Each line of the material that mentions the word "none" is to be copied.
----- Information
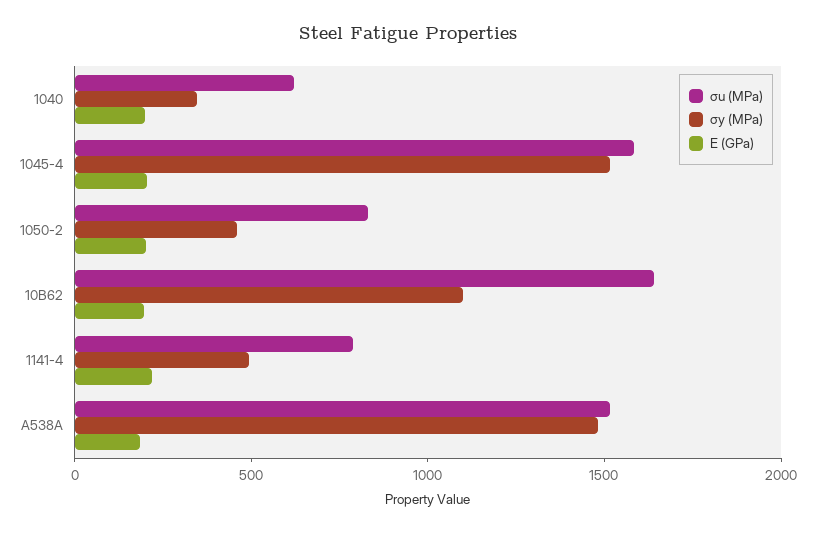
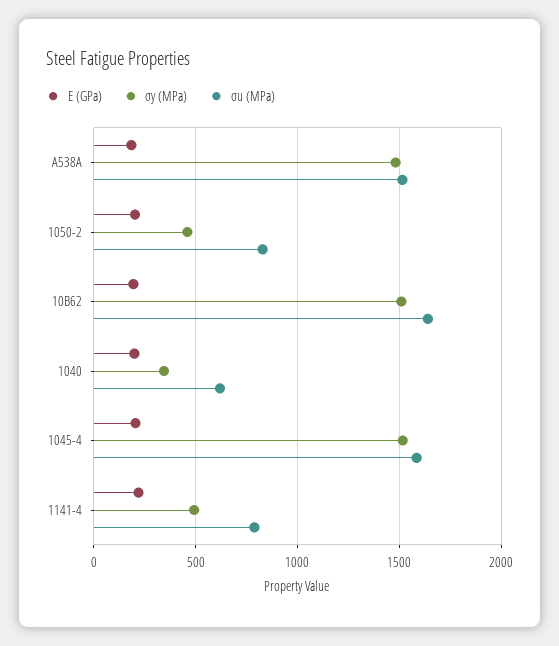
σy (MPa), 10B62: 1100 -> 1500

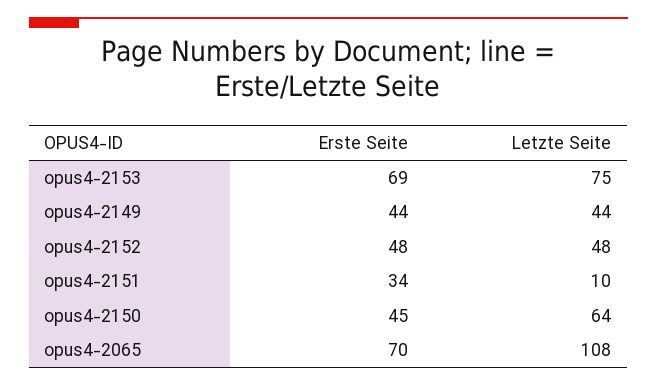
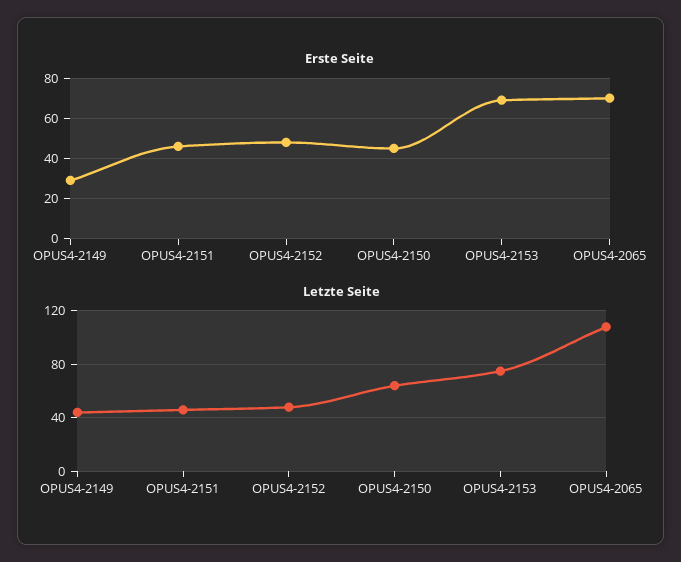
Erste Seite, opus4-2149: 44 -> 30
Erste Seite, opus4-2151: 34 -> 45
Letzte Seite, opus4-2151: 10 -> 45

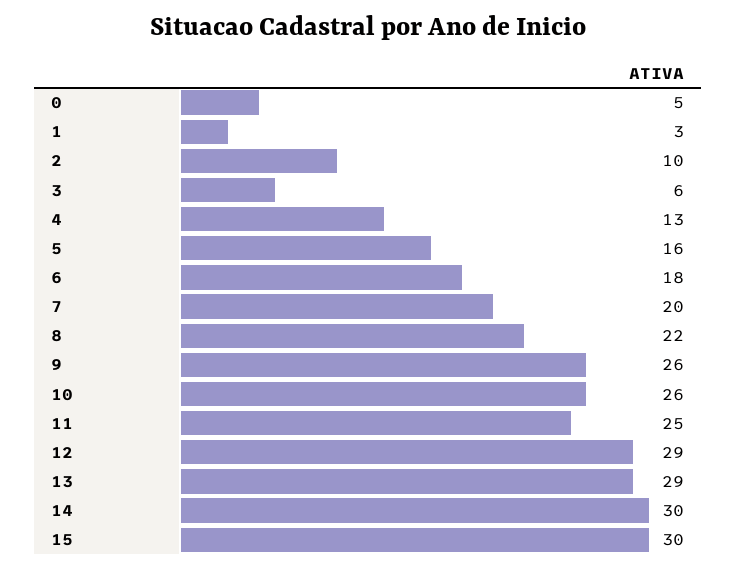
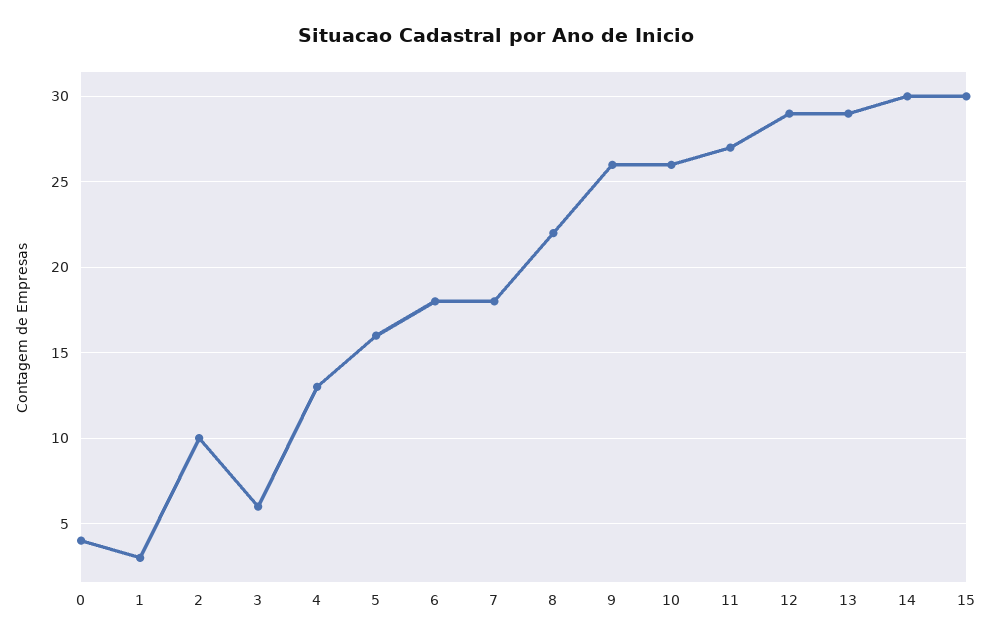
0: 5 -> 4
7: 20 -> 18
11: 25 -> 27

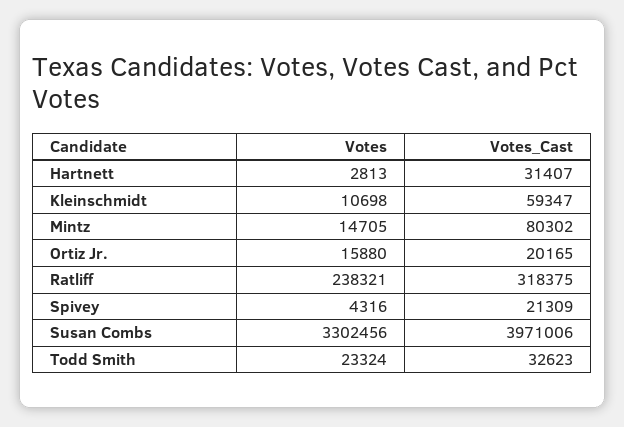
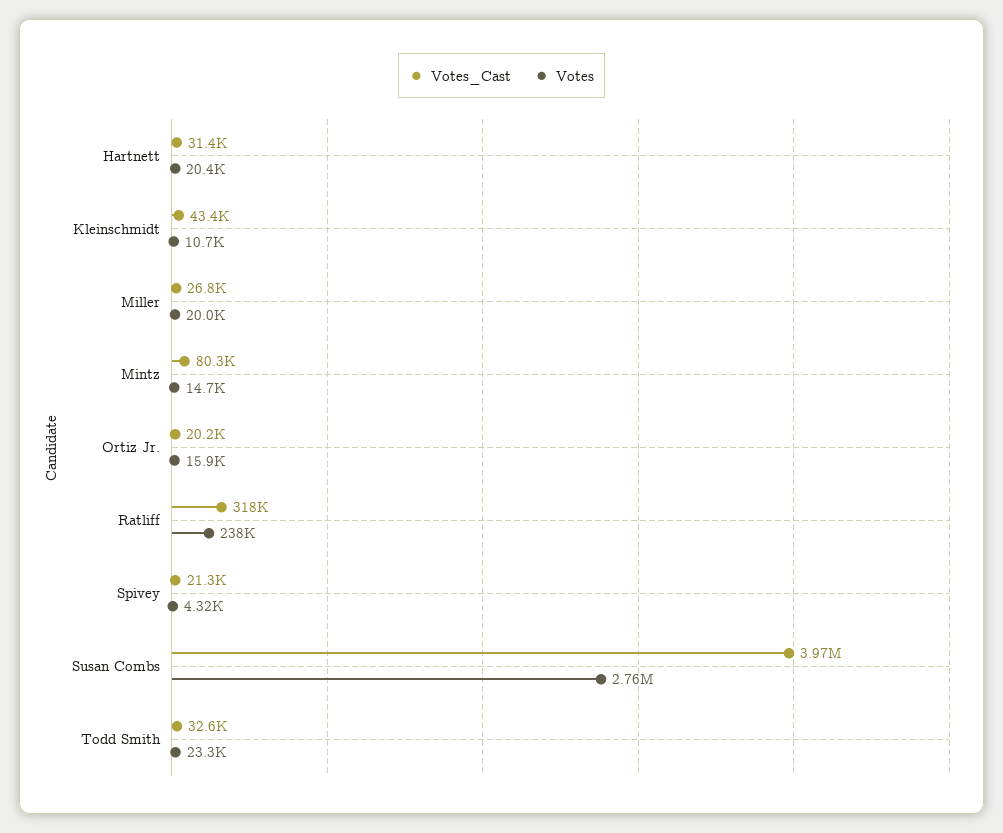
Votes, Hartnett: 2813 -> 20400
Votes_Cast, Kleinschmidt: 59347 -> 43400
Votes, Susan Combs: 3302456 -> 2760000
Votes_Cast, Miller: none -> 26800
Votes, Miller: none -> 20000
----------
§ **Exercise output**:
Votes_Cast, Miller: none -> 26800
Votes, Miller: none -> 20000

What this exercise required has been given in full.